To compete in the AI race, the country needs a national strategy for developing the new-generation technology, argued a State Council member

By Xu Mouquan Updated Mar.26

As artificial intelligence (AI) is likely to be the engine of the next round of industrial revolution, China needs a national strategy for developing AI, according to Tang Min, a member of the State Council, China’s cabinet, writing for sike.news.cn.
  
In turning its current extensive growth mode that stresses scale and speed to an intensive, quality- and efficiency-oriented one, the country needs to cultivate new growth drivers through reform and innovation, including AI, argued Tang. 
 
Besides, the country has already made huge progress in developing AI. “China can basically keep up with world’s advanced countries in the field of AI and is fully capable of standing at the forefront of the new industrial revolution,” wrote Tang. 
 
However, given the critical importance of AI and the astronomical figures required in developing it, the country should provide funding support and be actively involved through a national strategy, contended Tang.
 
Specifically, the government should formulate favorable policies and allocate funds to build a set of national-level AI R&D bases or platforms dedicated to fundamental and generic research.
  
The country must give full play to the role of technology giants – such as Baidu, Alibaba and Tencent – that have established themselves in the field and help build pillar enterprises able to lead the world’s AI development.
  
And China also needs a number of medium- and small-sized enterprises that can accord their innovating efforts with market needs. The state should, through favorable policies and better institutions, encourage them to commercialize their basic and applied AI research, according to Tang.
  
While many cutting-edge AI application technologies are created by foreign companies, especially medium and small American high-tech ventures, such companies mostly cannot make products at a low cost or effectively market the products as Chinese manufacturing companies can. 

China should invest more in such companies, then introduce the manufacturing of such products into China, and turn part of its manufacturing industry into a key link within the manufacturing chain of global AI products, he proposed.

● Provided material:
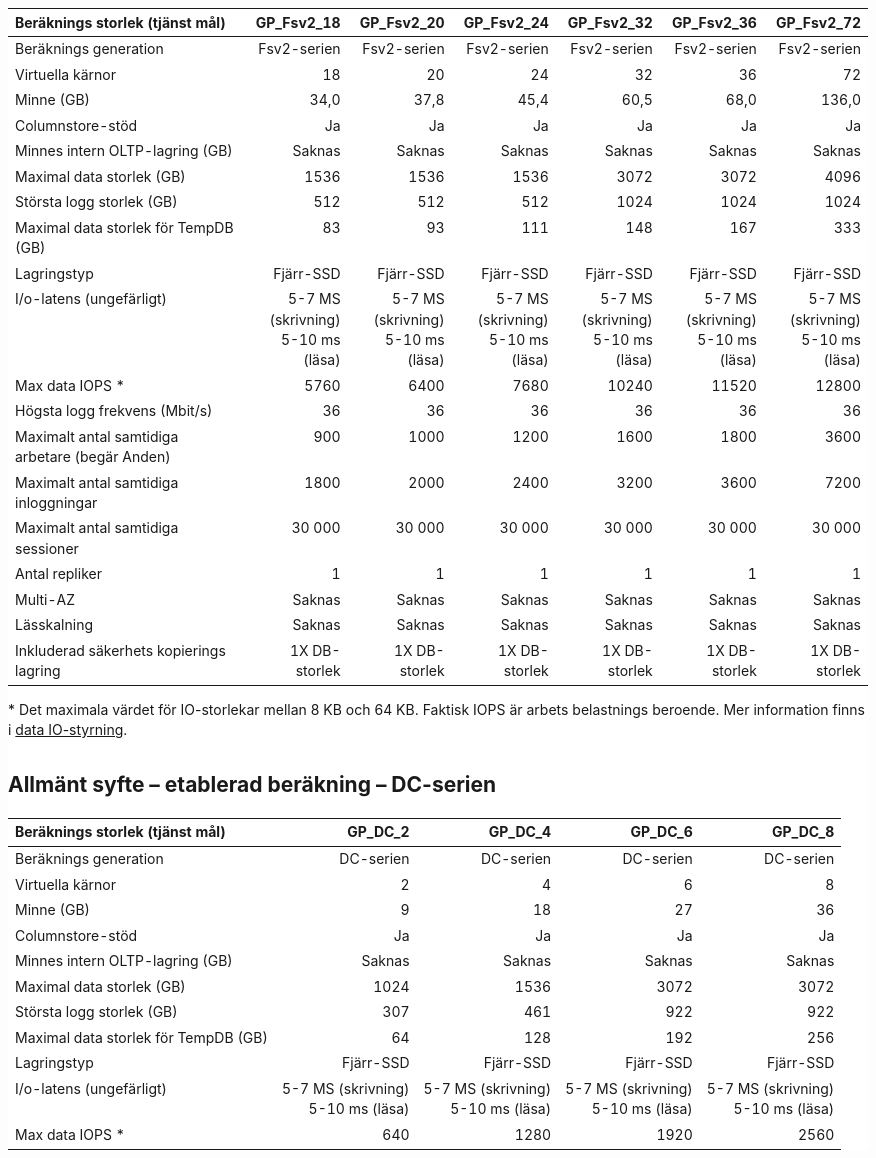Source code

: |Beräknings storlek (tjänst mål)|GP_Fsv2_18|GP_Fsv2_20|GP_Fsv2_24|GP_Fsv2_32| GP_Fsv2_36|GP_Fsv2_72|
|:---| ---:|---:|---:|---:|---:|---:|
|Beräknings generation|Fsv2-serien|Fsv2-serien|Fsv2-serien|Fsv2-serien|Fsv2-serien|Fsv2-serien|
|Virtuella kärnor|18|20|24|32|36|72|
|Minne (GB)|34,0|37,8|45,4|60,5|68,0|136,0|
|Columnstore-stöd|Ja|Ja|Ja|Ja|Ja|Ja|
|Minnes intern OLTP-lagring (GB)|Saknas|Saknas|Saknas|Saknas|Saknas|Saknas|
|Maximal data storlek (GB)|1536|1536|1536|3072|3072|4096|
|Största logg storlek (GB)|512|512|512|1024|1024|1024|
|Maximal data storlek för TempDB (GB)|83|93|111|148|167|333|
|Lagringstyp|Fjärr-SSD|Fjärr-SSD|Fjärr-SSD|Fjärr-SSD|Fjärr-SSD|Fjärr-SSD|
|I/o-latens (ungefärligt)|5-7 MS (skrivning)<br>5-10 ms (läsa)|5-7 MS (skrivning)<br>5-10 ms (läsa)|5-7 MS (skrivning)<br>5-10 ms (läsa)|5-7 MS (skrivning)<br>5-10 ms (läsa)|5-7 MS (skrivning)<br>5-10 ms (läsa)|5-7 MS (skrivning)<br>5-10 ms (läsa)|
|Max data IOPS *|5760|6400|7680|10240|11520|12800|
|Högsta logg frekvens (Mbit/s)|36|36|36|36|36|36|
|Maximalt antal samtidiga arbetare (begär Anden)|900|1000|1200|1600|1800|3600|
|Maximalt antal samtidiga inloggningar|1800|2000|2400|3200|3600|7200|
|Maximalt antal samtidiga sessioner|30 000|30 000|30 000|30 000|30 000|30 000|
|Antal repliker|1|1|1|1|1|1|
|Multi-AZ|Saknas|Saknas|Saknas|Saknas|Saknas|Saknas|
|Lässkalning|Saknas|Saknas|Saknas|Saknas|Saknas|Saknas|
|Inkluderad säkerhets kopierings lagring|1X DB-storlek|1X DB-storlek|1X DB-storlek|1X DB-storlek|1X DB-storlek|1X DB-storlek|

\* Det maximala värdet för IO-storlekar mellan 8 KB och 64 KB. Faktisk IOPS är arbets belastnings beroende. Mer information finns i [data IO-styrning](resource-limits-logical-server.md#resource-governance).

## <a name="general-purpose---provisioned-compute---dc-series"></a>Allmänt syfte – etablerad beräkning – DC-serien

|Beräknings storlek (tjänst mål)|GP_DC_2|GP_DC_4|GP_DC_6|GP_DC_8| 
|:---| ---:|---:|---:|---:|
|Beräknings generation|DC-serien|DC-serien|DC-serien|DC-serien|
|Virtuella kärnor|2|4|6|8|
|Minne (GB)|9|18|27|36|
|Columnstore-stöd|Ja|Ja|Ja|Ja|
|Minnes intern OLTP-lagring (GB)|Saknas|Saknas|Saknas|Saknas|
|Maximal data storlek (GB)|1024|1536|3072|3072|
|Största logg storlek (GB)|307|461|922|922|
|Maximal data storlek för TempDB (GB)|64|128|192|256|
|Lagringstyp|Fjärr-SSD|Fjärr-SSD|Fjärr-SSD|Fjärr-SSD|
|I/o-latens (ungefärligt)|5-7 MS (skrivning)<br>5-10 ms (läsa)|5-7 MS (skrivning)<br>5-10 ms (läsa)|5-7 MS (skrivning)<br>5-10 ms (läsa)|5-7 MS (skrivning)<br>5-10 ms (läsa)|
|Max data IOPS *|640|1280|1920|2560|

● The task:
Rewrite the paragraph of the article on China's AI strategy that begins "And China also needs" in fewer words, keeping its main facts. The data has nothing to do with this task.

● Result of the exercise:
Tang says China also needs many small and medium-sized enterprises whose innovation matches market needs, and the state should use favorable policies and better institutions to encourage them to commercialize their basic and applied AI research.